Dear Susan, check your history books because property prices have crashed in the past, several times. Forgotten negative equity already?
Neil Murphy, cromer,
To Martin of Belfast: People like to punt the supply and demand theory without actually thinking abut what it means. If demand really outsripped supply then rentals would have risen dramatically in the last few years, but they have not. My rental is less than half of what the interest portion if of what a mortgage on the house I live in sold for a year and a half ago, would cost.
People also have very short emories regarig the housing markets. Prices do not always go up! At the moment, pure speculation is fuelling the housing market and like the dot.com bubble, reality will eventually kick in when people realise that the underlying value is nowhere near the 'asking price'.
Chantel, UK,
Buy right and dont over extend your self. You can simply wait for the market to return to health to get your return. Investing in property is as old as the hills. Those who plan for the long term do best
Ben , London,
A 5% drop is hardly a crash, its a small drop, I battered 20% off the top of my house, when thats happening to everyone, its a crash.
Buy to letters normaly have 15%+ deposits, so to push them into negative equity prices have to fall at least that much.

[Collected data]
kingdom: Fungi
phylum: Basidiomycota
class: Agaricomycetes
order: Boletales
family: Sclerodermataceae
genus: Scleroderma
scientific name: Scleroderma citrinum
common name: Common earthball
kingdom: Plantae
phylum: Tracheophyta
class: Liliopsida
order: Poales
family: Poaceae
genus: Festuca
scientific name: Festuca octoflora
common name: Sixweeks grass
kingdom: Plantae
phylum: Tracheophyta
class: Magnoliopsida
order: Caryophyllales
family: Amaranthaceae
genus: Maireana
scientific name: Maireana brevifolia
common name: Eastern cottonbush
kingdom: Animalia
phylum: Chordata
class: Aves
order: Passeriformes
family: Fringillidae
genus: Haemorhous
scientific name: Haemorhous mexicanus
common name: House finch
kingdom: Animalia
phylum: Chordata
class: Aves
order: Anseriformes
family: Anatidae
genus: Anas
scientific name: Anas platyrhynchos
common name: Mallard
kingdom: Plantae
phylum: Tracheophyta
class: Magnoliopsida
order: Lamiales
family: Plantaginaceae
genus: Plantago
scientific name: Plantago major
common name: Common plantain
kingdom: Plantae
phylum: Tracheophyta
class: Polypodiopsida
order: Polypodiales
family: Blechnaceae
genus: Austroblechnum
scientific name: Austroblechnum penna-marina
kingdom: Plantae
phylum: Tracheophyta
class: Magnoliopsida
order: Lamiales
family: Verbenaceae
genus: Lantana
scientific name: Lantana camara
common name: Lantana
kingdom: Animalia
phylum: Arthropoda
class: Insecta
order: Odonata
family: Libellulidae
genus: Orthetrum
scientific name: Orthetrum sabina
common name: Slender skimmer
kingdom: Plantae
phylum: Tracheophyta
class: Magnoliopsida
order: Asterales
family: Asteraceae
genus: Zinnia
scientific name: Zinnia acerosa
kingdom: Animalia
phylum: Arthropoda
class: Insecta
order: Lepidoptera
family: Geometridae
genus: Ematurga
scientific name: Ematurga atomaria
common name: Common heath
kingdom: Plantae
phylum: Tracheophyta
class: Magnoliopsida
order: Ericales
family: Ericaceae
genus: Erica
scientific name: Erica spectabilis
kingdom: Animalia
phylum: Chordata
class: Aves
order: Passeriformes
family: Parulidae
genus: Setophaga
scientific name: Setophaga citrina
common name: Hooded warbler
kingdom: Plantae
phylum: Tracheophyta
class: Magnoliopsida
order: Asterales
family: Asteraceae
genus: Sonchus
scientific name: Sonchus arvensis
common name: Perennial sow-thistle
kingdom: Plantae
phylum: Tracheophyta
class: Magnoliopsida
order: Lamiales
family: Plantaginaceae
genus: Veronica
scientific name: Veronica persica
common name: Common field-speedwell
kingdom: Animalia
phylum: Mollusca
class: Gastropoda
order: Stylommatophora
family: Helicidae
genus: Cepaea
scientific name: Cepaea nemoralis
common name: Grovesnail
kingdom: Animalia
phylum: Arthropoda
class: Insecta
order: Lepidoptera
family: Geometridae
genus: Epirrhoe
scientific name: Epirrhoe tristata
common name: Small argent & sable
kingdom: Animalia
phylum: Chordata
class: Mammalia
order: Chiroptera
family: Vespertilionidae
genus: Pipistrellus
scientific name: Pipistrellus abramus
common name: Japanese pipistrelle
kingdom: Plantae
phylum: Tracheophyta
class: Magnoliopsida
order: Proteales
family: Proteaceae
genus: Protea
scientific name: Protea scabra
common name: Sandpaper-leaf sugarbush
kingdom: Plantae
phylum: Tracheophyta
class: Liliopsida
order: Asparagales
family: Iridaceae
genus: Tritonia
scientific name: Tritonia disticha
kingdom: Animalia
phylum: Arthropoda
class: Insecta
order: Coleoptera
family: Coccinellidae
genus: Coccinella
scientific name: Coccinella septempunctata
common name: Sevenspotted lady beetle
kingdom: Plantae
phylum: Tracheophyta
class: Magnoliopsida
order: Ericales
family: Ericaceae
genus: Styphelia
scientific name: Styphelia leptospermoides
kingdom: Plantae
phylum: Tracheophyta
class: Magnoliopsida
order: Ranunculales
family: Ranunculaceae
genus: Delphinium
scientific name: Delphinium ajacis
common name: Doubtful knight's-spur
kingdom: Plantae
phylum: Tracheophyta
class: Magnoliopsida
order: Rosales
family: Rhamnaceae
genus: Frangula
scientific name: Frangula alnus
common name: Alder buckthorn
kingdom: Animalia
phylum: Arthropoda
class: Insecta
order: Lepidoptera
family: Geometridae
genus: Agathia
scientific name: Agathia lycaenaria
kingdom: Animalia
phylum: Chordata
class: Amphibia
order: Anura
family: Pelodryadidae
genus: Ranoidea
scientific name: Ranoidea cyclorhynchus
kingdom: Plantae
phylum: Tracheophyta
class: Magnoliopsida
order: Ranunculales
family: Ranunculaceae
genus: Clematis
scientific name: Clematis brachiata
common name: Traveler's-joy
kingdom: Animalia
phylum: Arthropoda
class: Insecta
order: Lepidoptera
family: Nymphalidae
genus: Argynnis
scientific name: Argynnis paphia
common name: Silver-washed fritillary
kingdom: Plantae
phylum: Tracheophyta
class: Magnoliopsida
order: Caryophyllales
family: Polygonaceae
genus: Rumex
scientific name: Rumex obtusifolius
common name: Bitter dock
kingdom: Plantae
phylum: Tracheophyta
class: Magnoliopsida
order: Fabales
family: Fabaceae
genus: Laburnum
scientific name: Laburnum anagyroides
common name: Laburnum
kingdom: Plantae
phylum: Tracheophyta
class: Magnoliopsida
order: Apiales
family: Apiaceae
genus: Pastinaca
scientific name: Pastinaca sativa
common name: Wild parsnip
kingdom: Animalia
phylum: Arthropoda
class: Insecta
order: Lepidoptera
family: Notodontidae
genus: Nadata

#### WORK TO DO
1. In the comments about house prices, what size of deposit does one writer say buy-to-let landlords normally have?
2. Update the records from the line containing "family: Apiaceae" up to and including the last line of the records, changing "common name" to "vernacular name" and leaving everything else as it is. Give only those lines.
The records are unrelated to the comments about house prices.

#### CORRECT ANSWERS
1. 15% or more.

2.
family: Apiaceae
genus: Pastinaca
scientific name: Pastinaca sativa
vernacular name: Wild parsnip
kingdom: Animalia
phylum: Arthropoda
class: Insecta
order: Lepidoptera
family: Notodontidae
genus: Nadata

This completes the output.